## Work order
Find each line in the following listing that has the string "metodi", then state the count and nothing else.

++++ Data supplied ++++

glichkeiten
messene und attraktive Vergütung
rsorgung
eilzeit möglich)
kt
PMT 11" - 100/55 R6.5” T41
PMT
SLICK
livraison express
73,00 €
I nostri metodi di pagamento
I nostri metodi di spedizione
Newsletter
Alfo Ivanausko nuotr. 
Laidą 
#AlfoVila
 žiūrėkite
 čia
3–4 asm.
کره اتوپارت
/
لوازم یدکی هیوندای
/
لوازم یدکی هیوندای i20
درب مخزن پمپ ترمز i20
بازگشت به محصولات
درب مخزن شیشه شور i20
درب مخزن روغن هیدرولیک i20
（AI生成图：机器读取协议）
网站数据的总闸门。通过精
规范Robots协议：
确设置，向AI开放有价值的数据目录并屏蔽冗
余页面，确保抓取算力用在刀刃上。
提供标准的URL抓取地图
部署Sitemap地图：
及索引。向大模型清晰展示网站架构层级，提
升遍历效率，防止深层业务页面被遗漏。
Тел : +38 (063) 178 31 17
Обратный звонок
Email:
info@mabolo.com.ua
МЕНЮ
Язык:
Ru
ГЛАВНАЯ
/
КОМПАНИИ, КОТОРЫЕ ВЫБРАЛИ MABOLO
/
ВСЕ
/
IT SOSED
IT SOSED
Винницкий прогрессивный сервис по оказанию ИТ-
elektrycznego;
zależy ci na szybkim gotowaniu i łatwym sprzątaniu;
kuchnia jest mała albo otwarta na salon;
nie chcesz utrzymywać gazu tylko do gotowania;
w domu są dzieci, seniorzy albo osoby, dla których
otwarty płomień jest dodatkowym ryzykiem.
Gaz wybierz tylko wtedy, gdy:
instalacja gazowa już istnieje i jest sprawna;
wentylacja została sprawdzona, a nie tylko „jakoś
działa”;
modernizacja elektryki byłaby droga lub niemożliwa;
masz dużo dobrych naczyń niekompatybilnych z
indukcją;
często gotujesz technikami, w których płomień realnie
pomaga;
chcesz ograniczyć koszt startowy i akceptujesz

++++

## Result of the exercise
2